> [AIM]: Reproduce the material below word for word, keeping every line and symbol unchanged.

Dataset rows
——————

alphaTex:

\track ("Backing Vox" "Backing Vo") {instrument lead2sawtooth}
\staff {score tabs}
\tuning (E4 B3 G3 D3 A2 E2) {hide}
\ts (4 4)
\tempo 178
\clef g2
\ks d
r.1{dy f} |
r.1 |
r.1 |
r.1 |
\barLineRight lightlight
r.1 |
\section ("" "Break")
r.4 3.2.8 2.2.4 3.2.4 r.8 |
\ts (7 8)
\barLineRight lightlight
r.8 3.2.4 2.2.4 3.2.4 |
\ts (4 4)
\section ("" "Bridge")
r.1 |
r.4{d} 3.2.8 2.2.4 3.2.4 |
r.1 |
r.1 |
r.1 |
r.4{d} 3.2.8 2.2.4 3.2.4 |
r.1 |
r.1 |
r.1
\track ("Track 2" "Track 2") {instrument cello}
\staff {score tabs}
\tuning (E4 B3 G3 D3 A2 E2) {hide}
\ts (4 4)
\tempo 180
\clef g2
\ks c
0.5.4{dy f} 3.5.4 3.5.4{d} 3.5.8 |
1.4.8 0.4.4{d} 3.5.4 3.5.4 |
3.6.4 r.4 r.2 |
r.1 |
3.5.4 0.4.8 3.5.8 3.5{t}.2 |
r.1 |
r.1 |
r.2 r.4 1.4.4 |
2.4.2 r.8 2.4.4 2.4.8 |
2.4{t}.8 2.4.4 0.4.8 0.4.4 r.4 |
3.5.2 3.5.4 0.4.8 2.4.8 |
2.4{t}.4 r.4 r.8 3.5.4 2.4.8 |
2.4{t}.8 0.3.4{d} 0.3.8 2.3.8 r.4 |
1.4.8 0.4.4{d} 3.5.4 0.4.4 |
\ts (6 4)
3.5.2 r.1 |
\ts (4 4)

——————

> [REPLY]:
alphaTex:

\track ("Backing Vox" "Backing Vo") {instrument lead2sawtooth}
\staff {score tabs}
\tuning (E4 B3 G3 D3 A2 E2) {hide}
\ts (4 4)
\tempo 178
\clef g2
\ks d
r.1{dy f} |
r.1 |
r.1 |
r.1 |
\barLineRight lightlight
r.1 |
\section ("" "Break")
r.4 3.2.8 2.2.4 3.2.4 r.8 |
\ts (7 8)
\barLineRight lightlight
r.8 3.2.4 2.2.4 3.2.4 |
\ts (4 4)
\section ("" "Bridge")
r.1 |
r.4{d} 3.2.8 2.2.4 3.2.4 |
r.1 |
r.1 |
r.1 |
r.4{d} 3.2.8 2.2.4 3.2.4 |
r.1 |
r.1 |
r.1
\track ("Track 2" "Track 2") {instrument cello}
\staff {score tabs}
\tuning (E4 B3 G3 D3 A2 E2) {hide}
\ts (4 4)
\tempo 180
\clef g2
\ks c
0.5.4{dy f} 3.5.4 3.5.4{d} 3.5.8 |
1.4.8 0.4.4{d} 3.5.4 3.5.4 |
3.6.4 r.4 r.2 |
r.1 |
3.5.4 0.4.8 3.5.8 3.5{t}.2 |
r.1 |
r.1 |
r.2 r.4 1.4.4 |
2.4.2 r.8 2.4.4 2.4.8 |
2.4{t}.8 2.4.4 0.4.8 0.4.4 r.4 |
3.5.2 3.5.4 0.4.8 2.4.8 |
2.4{t}.4 r.4 r.8 3.5.4 2.4.8 |
2.4{t}.8 0.3.4{d} 0.3.8 2.3.8 r.4 |
1.4.8 0.4.4{d} 3.5.4 0.4.4 |
\ts (6 4)
3.5.2 r.1 |
\ts (4 4)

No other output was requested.